### EXERCISE DETAILS:
Reproduce all the lines below exactly and omit the images.

------------------------------------

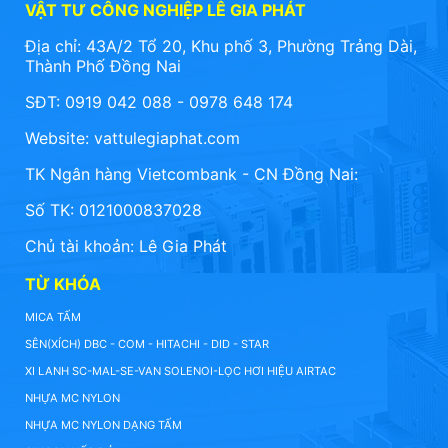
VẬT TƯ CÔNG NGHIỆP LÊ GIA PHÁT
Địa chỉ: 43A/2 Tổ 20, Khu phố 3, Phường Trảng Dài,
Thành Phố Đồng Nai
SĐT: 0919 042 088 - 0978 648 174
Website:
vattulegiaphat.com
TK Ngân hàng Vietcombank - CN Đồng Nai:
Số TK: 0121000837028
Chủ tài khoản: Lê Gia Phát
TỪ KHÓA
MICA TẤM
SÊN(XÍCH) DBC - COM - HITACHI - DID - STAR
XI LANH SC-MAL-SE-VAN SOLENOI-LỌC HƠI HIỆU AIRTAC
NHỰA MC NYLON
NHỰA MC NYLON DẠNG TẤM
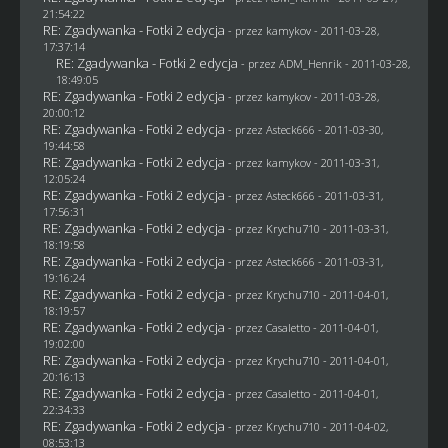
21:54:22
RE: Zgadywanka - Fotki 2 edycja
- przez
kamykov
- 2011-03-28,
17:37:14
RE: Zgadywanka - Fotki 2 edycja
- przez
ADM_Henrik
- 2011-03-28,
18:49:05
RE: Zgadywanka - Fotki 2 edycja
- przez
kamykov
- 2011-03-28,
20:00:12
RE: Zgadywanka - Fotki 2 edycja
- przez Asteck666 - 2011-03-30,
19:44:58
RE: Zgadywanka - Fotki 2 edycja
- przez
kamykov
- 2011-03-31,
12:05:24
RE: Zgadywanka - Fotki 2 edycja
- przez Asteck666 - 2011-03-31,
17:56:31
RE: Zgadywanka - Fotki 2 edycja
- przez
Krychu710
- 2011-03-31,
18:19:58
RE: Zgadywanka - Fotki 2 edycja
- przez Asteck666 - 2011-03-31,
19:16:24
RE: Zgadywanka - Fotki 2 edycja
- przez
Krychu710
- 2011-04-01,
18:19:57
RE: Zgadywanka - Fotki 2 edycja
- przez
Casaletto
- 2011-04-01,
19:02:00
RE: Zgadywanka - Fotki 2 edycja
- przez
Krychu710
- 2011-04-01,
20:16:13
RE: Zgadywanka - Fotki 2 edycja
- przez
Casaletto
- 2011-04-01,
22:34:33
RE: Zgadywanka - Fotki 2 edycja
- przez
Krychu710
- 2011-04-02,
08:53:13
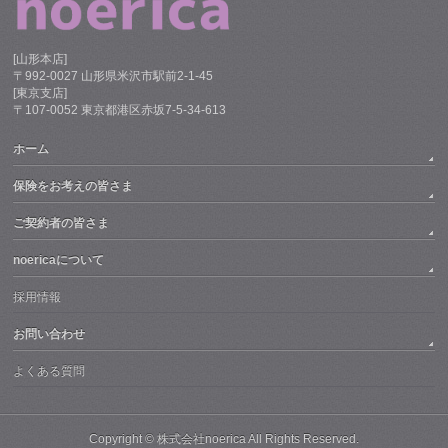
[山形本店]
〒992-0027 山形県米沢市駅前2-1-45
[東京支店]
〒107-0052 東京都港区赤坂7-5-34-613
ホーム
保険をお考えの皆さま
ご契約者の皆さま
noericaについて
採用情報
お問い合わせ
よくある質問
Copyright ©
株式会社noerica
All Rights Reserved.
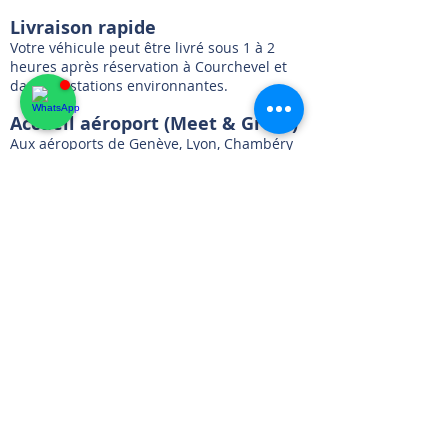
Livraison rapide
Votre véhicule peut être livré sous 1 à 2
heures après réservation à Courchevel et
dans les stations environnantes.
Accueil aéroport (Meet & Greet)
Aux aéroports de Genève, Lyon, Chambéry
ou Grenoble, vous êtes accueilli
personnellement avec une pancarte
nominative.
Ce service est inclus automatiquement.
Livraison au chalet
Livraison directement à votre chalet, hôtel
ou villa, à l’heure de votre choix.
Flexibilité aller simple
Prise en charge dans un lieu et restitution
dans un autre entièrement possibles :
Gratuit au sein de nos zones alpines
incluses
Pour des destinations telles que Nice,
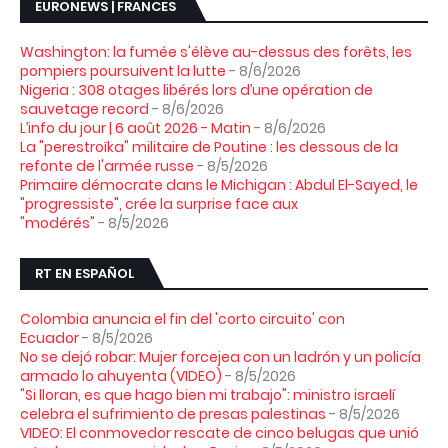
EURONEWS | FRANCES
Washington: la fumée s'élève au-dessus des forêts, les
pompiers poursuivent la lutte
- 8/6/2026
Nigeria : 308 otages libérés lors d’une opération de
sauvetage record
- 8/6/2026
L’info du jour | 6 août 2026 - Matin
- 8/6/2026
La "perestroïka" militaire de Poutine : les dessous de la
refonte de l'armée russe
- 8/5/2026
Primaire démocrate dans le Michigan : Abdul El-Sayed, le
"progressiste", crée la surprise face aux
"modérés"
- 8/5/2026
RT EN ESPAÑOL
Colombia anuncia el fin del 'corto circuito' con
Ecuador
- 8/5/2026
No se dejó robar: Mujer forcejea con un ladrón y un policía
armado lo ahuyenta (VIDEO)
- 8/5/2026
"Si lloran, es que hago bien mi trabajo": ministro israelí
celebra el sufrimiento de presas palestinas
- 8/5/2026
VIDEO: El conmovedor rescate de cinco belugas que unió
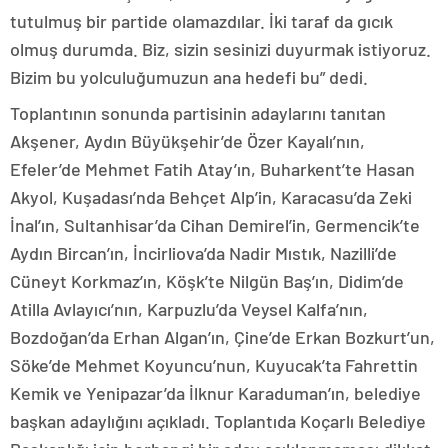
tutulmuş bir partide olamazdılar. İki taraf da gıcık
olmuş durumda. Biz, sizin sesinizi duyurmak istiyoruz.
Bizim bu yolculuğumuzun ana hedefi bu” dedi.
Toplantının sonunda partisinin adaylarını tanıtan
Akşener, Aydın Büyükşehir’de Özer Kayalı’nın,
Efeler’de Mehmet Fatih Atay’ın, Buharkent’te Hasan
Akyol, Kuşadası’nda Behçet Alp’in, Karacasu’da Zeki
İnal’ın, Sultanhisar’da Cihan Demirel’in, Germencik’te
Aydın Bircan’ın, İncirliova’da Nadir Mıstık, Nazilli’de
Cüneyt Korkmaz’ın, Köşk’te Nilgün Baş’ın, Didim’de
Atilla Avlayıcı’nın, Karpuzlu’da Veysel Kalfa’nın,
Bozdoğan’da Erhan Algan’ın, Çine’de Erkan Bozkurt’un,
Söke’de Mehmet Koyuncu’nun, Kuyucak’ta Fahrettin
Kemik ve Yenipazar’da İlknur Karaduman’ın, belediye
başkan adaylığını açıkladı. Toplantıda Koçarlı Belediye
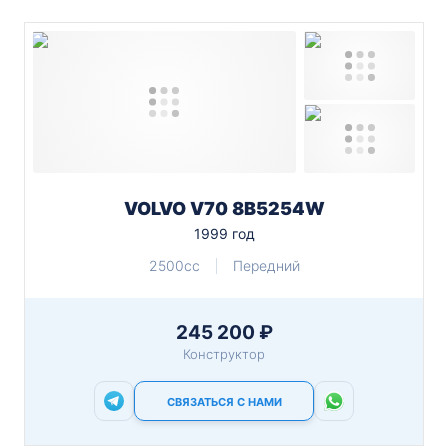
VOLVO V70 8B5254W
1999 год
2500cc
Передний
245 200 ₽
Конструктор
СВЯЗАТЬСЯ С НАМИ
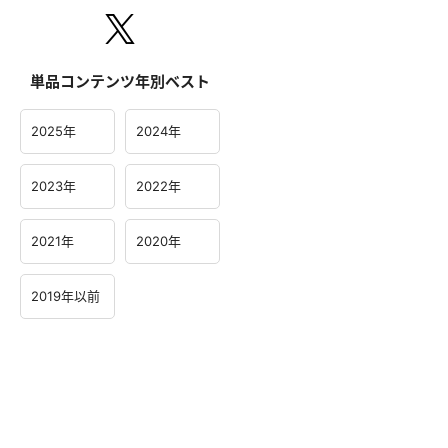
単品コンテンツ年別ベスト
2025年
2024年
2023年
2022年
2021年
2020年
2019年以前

------------------------------------

### EXPECTED ANSWER:
VẬT TƯ CÔNG NGHIỆP LÊ GIA PHÁT
Địa chỉ: 43A/2 Tổ 20, Khu phố 3, Phường Trảng Dài,
Thành Phố Đồng Nai
SĐT: 0919 042 088 - 0978 648 174
Website:
vattulegiaphat.com
TK Ngân hàng Vietcombank - CN Đồng Nai:
Số TK: 0121000837028
Chủ tài khoản: Lê Gia Phát
TỪ KHÓA
MICA TẤM
SÊN(XÍCH) DBC - COM - HITACHI - DID - STAR
XI LANH SC-MAL-SE-VAN SOLENOI-LỌC HƠI HIỆU AIRTAC
NHỰA MC NYLON
NHỰA MC NYLON DẠNG TẤM
21:54:22
RE: Zgadywanka - Fotki 2 edycja
- przez
kamykov
- 2011-03-28,
17:37:14
RE: Zgadywanka - Fotki 2 edycja
- przez
ADM_Henrik
- 2011-03-28,
18:49:05
RE: Zgadywanka - Fotki 2 edycja
- przez
kamykov
- 2011-03-28,
20:00:12
RE: Zgadywanka - Fotki 2 edycja
- przez Asteck666 - 2011-03-30,
19:44:58
RE: Zgadywanka - Fotki 2 edycja
- przez
kamykov
- 2011-03-31,
12:05:24
RE: Zgadywanka - Fotki 2 edycja
- przez Asteck666 - 2011-03-31,
17:56:31
RE: Zgadywanka - Fotki 2 edycja
- przez
Krychu710
- 2011-03-31,
18:19:58
RE: Zgadywanka - Fotki 2 edycja
- przez Asteck666 - 2011-03-31,
19:16:24
RE: Zgadywanka - Fotki 2 edycja
- przez
Krychu710
- 2011-04-01,
18:19:57
RE: Zgadywanka - Fotki 2 edycja
- przez
Casaletto
- 2011-04-01,
19:02:00
RE: Zgadywanka - Fotki 2 edycja
- przez
Krychu710
- 2011-04-01,
20:16:13
RE: Zgadywanka - Fotki 2 edycja
- przez
Casaletto
- 2011-04-01,
22:34:33
RE: Zgadywanka - Fotki 2 edycja
- przez
Krychu710
- 2011-04-02,
08:53:13
[山形本店]
〒992-0027 山形県米沢市駅前2-1-45
[東京支店]
〒107-0052 東京都港区赤坂7-5-34-613
ホーム
保険をお考えの皆さま
ご契約者の皆さま
noericaについて
採用情報
お問い合わせ
よくある質問
Copyright ©
株式会社noerica
All Rights Reserved.
Livraison rapide
Votre véhicule peut être livré sous 1 à 2
heures après réservation à Courchevel et
dans les stations environnantes.
Accueil aéroport (Meet & Greet)
Aux aéroports de Genève, Lyon, Chambéry
ou Grenoble, vous êtes accueilli
personnellement avec une pancarte
nominative.
Ce service est inclus automatiquement.
Livraison au chalet
Livraison directement à votre chalet, hôtel
ou villa, à l’heure de votre choix.
Flexibilité aller simple
Prise en charge dans un lieu et restitution
dans un autre entièrement possibles :
Gratuit au sein de nos zones alpines
incluses
Pour des destinations telles que Nice,
EURONEWS | FRANCES
Washington: la fumée s'élève au-dessus des forêts, les
pompiers poursuivent la lutte
- 8/6/2026
Nigeria : 308 otages libérés lors d’une opération de
sauvetage record
- 8/6/2026
L’info du jour | 6 août 2026 - Matin
- 8/6/2026
La "perestroïka" militaire de Poutine : les dessous de la
refonte de l'armée russe
- 8/5/2026
Primaire démocrate dans le Michigan : Abdul El-Sayed, le
"progressiste", crée la surprise face aux
"modérés"
- 8/5/2026
RT EN ESPAÑOL
Colombia anuncia el fin del 'corto circuito' con
Ecuador
- 8/5/2026
No se dejó robar: Mujer forcejea con un ladrón y un policía
armado lo ahuyenta (VIDEO)
- 8/5/2026
"Si lloran, es que hago bien mi trabajo": ministro israelí
celebra el sufrimiento de presas palestinas
- 8/5/2026
VIDEO: El conmovedor rescate de cinco belugas que unió
tutulmuş bir partide olamazdılar. İki taraf da gıcık
olmuş durumda. Biz, sizin sesinizi duyurmak istiyoruz.
Bizim bu yolculuğumuzun ana hedefi bu” dedi.
Toplantının sonunda partisinin adaylarını tanıtan
Akşener, Aydın Büyükşehir’de Özer Kayalı’nın,
Efeler’de Mehmet Fatih Atay’ın, Buharkent’te Hasan
Akyol, Kuşadası’nda Behçet Alp’in, Karacasu’da Zeki
İnal’ın, Sultanhisar’da Cihan Demirel’in, Germencik’te
Aydın Bircan’ın, İncirliova’da Nadir Mıstık, Nazilli’de
Cüneyt Korkmaz’ın, Köşk’te Nilgün Baş’ın, Didim’de
Atilla Avlayıcı’nın, Karpuzlu’da Veysel Kalfa’nın,
Bozdoğan’da Erhan Algan’ın, Çine’de Erkan Bozkurt’un,
Söke’de Mehmet Koyuncu’nun, Kuyucak’ta Fahrettin
Kemik ve Yenipazar’da İlknur Karaduman’ın, belediye
başkan adaylığını açıkladı. Toplantıda Koçarlı Belediye
VOLVO V70 8B5254W
1999 год
2500cc
Передний
245 200 ₽
Конструктор
СВЯЗАТЬСЯ С НАМИ
単品コンテンツ年別ベスト
2025年
2024年
2023年
2022年
2021年
2020年
2019年以前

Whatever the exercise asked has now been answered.